The Linehaul Statistics Daemon.
Linehaul is a daemon that implements the syslog protocol, listening for specially formatted messages corresponding to download events of Python packages. For each event it receives it processes them, and then loads them into a BigQuery database.
$ python -m linehaul -h
Usage: linehaul [OPTIONS] COMMAND [ARGS]...
The Linehaul Statistics Daemon.
Linehaul is a daemon that implements the syslog protocol, listening for specially
formatted messages corresponding to download events of Python packages. For each
event it receives it processes them, and then loads them into a BigQuery database.
Options:
--log-level [spew|debug|info|warning|error|critical]

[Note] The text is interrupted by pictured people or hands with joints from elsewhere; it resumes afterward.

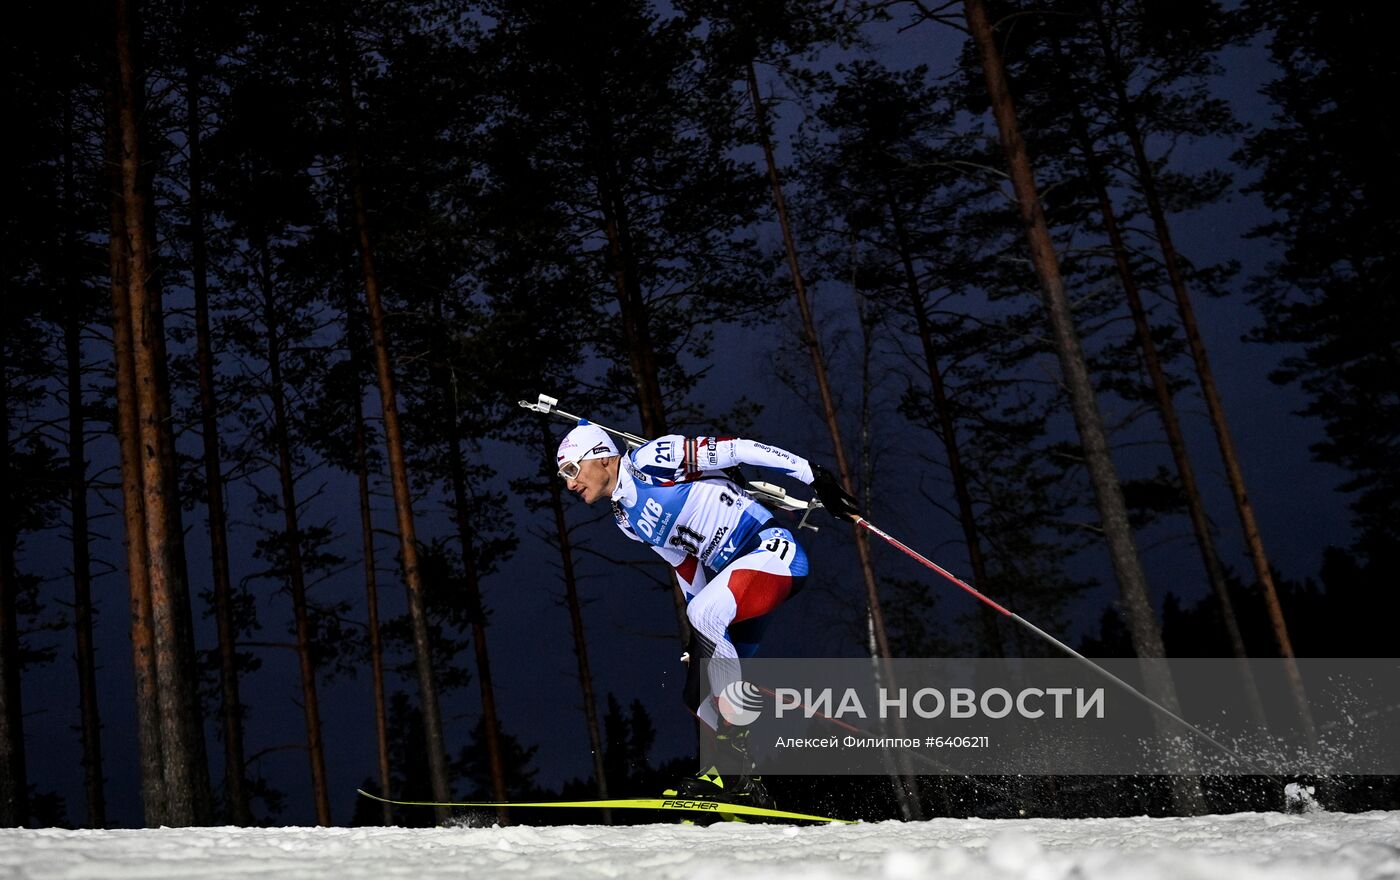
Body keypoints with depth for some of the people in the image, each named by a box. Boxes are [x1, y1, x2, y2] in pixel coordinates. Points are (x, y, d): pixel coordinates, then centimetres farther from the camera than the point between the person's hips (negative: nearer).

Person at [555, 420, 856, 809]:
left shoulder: (651, 459, -9)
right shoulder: (627, 519, 14)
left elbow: (736, 449, -13)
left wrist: (813, 475, -17)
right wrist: (701, 640, 18)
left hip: (774, 549, -9)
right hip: (736, 574, 9)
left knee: (702, 612, -33)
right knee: (700, 696, 5)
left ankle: (734, 760, -27)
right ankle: (746, 787, 14)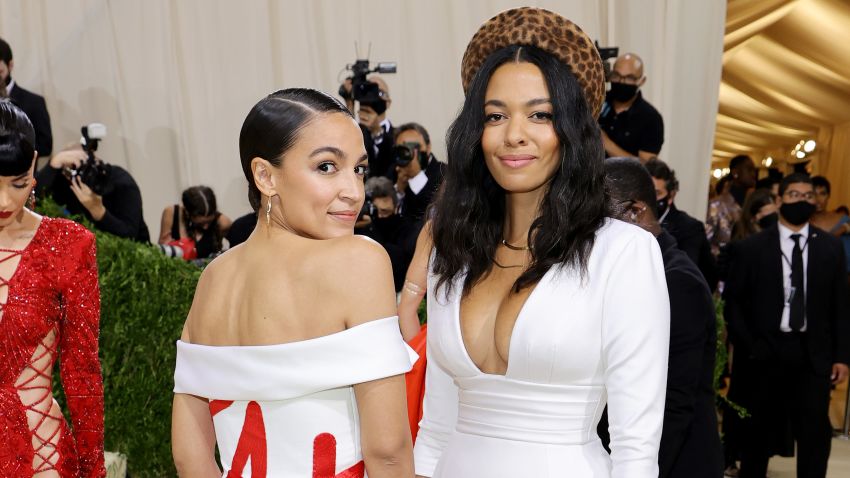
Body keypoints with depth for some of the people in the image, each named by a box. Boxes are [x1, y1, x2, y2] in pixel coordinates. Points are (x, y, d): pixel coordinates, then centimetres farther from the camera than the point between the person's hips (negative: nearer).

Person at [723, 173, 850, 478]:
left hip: (813, 353, 1)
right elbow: (733, 301, 2)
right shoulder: (751, 247, 0)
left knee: (816, 432, 0)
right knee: (757, 432, 10)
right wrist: (746, 346, -7)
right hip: (764, 351, -1)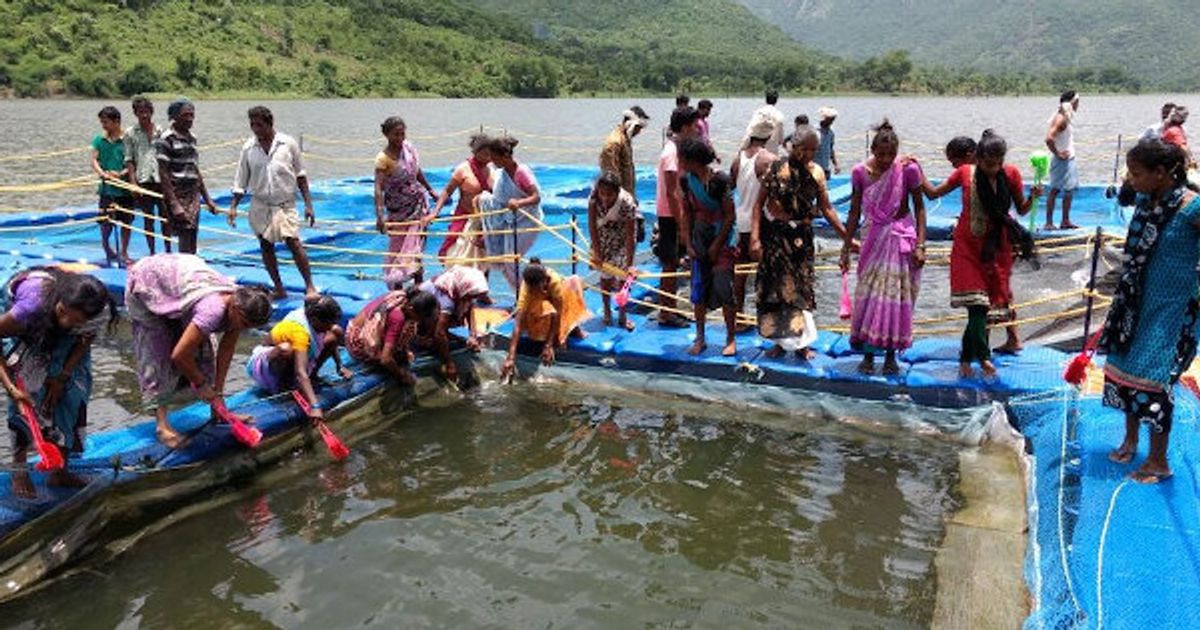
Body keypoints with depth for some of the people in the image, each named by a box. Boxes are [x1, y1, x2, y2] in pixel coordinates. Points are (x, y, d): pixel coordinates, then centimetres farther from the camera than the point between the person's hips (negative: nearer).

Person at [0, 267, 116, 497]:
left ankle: (60, 470, 9)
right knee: (26, 391, -18)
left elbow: (87, 338, -11)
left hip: (62, 341, 3)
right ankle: (19, 472, -5)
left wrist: (63, 376, -18)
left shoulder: (96, 311, -33)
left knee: (75, 388, -5)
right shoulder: (32, 305, -45)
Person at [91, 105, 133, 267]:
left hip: (124, 186, -1)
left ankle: (123, 252, 18)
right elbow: (94, 160, -1)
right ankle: (106, 247, 27)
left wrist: (121, 173, -20)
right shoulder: (99, 139, 5)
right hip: (106, 188, 1)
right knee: (106, 222, 2)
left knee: (126, 222, 5)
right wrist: (102, 173, -20)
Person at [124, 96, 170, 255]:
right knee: (148, 219, 5)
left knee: (165, 216, 4)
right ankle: (152, 252, 12)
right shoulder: (130, 133, 5)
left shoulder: (160, 131, 8)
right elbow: (129, 160, 3)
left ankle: (168, 249, 14)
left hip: (161, 178, 1)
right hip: (143, 180, -1)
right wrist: (133, 182, -7)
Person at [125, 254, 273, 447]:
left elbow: (227, 350, -11)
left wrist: (217, 392, -10)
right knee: (156, 353, -11)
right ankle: (162, 424, -9)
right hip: (146, 281, -7)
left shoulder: (239, 304, -20)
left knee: (201, 347, 2)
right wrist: (201, 384, -20)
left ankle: (217, 411, 9)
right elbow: (179, 355, -36)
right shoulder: (213, 310, -42)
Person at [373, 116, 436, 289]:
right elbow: (378, 188, -33)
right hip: (398, 210, -4)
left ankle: (418, 283, 9)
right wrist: (380, 215, -45)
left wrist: (430, 190, 19)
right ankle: (396, 285, 18)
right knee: (398, 246, 7)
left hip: (418, 202, 4)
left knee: (415, 244, 3)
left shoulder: (408, 146, -5)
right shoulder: (383, 159, -23)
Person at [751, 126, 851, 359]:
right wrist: (755, 237, -17)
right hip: (775, 235, -2)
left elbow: (826, 208, 6)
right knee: (776, 287, 4)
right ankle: (781, 341, 17)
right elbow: (759, 203, -9)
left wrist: (847, 237, 1)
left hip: (802, 236, 2)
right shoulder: (776, 168, -8)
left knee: (801, 288, 5)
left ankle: (801, 342, 16)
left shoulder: (816, 173, 1)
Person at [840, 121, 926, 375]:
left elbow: (919, 208, -5)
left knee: (897, 297, 3)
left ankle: (891, 355, 15)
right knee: (869, 295, 2)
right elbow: (855, 212, 2)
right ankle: (868, 354, 12)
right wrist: (846, 249, 3)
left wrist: (920, 245, -12)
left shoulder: (908, 170, -11)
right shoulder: (860, 172, -5)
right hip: (873, 239, 2)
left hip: (901, 239, -1)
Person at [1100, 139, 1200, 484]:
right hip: (1136, 301, 7)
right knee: (1124, 365, 12)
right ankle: (1130, 440, 32)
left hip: (1172, 309, -7)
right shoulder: (1146, 201, 2)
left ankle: (1158, 462, 11)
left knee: (1152, 377, -4)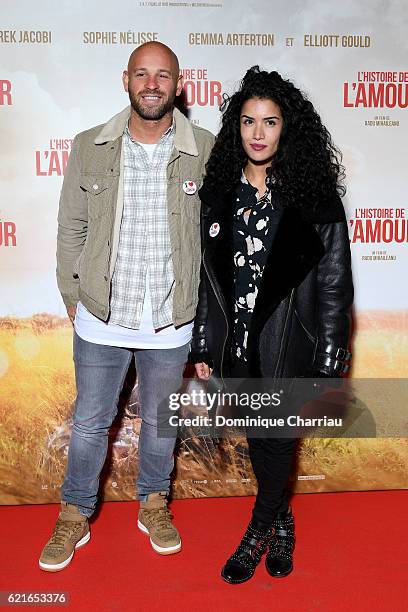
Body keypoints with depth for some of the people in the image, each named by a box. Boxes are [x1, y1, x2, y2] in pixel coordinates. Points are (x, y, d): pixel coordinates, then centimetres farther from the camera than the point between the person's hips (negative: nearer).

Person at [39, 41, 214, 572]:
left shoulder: (206, 151, -7)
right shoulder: (89, 148, -4)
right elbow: (71, 230, 4)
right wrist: (72, 297, 6)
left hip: (170, 323, 0)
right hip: (100, 318, 1)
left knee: (160, 420, 19)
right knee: (89, 422, 14)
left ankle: (154, 504, 43)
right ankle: (75, 517, 37)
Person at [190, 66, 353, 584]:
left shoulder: (313, 193, -8)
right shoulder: (220, 191, 2)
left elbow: (334, 283, -7)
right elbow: (208, 274, 6)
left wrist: (328, 365, -9)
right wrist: (203, 346, 7)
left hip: (289, 346, -3)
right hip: (235, 344, 4)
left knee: (275, 440, 8)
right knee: (258, 439, 16)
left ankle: (259, 532, 34)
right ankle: (281, 522, 42)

The verbosity of the console logger. [default:
info]
-h, --help Show this message and exit.
Commands:
migrate Synchronizes the BigQuery table schema.
server Runs the Linehaul server.
$ python -m linehaul server -h
Usage: linehaul server [OPTIONS] TABLE
Starts a server in the foreground that listens for incoming syslog events,
processes them, and then inserts them into the BigQuery table at TABLE.
TABLE is a BigQuery table identifier of the form ProjectId.DataSetId.TableId.
Options:
--credentials-file FILENAME A path to the credentials JSON for a GCP service
account.
--credentials-blob TEXT A base64 encoded JSON blob of credentials for a GCP
service account.
--bind ADDR The IP address to bind to. [default: 0.0.0.0]
--port PORT The port to bind to. [default: 512]
--token TEXT A token used to authenticate a remote syslog stream.
--max-line-size BYTES The maximum length in bytes of a single incoming
syslog event. [default: 16384]
--recv-size BYTES How many bytes to read per recv. [default: 8192]
--cleanup-timeout SECONDS How long to wait for a connection to close
gracefully. [default: 30]
--queued-events INTEGER How many events to queue for processing before
applying backpressure. [default: 10000]
--batch-size INTEGER The number of events to send in each BigQuery API
call. [default: 500]
--batch-timeout SECONDS How long to wait before sending a smaller than
--batch-size batch of events to BigQuery. [default:
30]
--retry-max-attempts INTEGER The maximum number of times to retry sending a batch
to BigQuery. [default: 10]
--retry-max-wait SECONDS The maximum length of time to wait between retrying
sending a batch to BigQuery. [default: 60]
--retry-multiplier SECONDS The multiplier for exponential back off between
retrying sending a batch to BigQuery. [default: 0.5]
--api-timeout SECONDS How long to wait for a single API call to BigQuery to
complete. [default: 30]
--api-max-connections INTEGER Maximum number of concurrent connections to BigQuery.
[default: 30]
-h, --help Show this message and exit.
$ python -m linehaul migrate -h
Usage: linehaul migrate [OPTIONS] TABLE
Synchronizes the BigQuery table schema.
TABLE is a BigQuery table identifier of the form ProjectId.DataSetId.TableId.
Options:
--credentials-file FILENAME A path to the credentials JSON for a GCP service
account.
--credentials-blob TEXT A base64 encoded JSON blob of credentials for a GCP
service account.
-h, --help Show this message and exit.
If you run into bugs, you can file them in our issue tracker.
You can also join #pypa
or #pypa-dev
on Freenode to ask questions or
get involved.
Everyone interacting in the Linehaul project's codebases, issue trackers, chat rooms, and mailing lists is expected to follow the PSF Code of Conduct.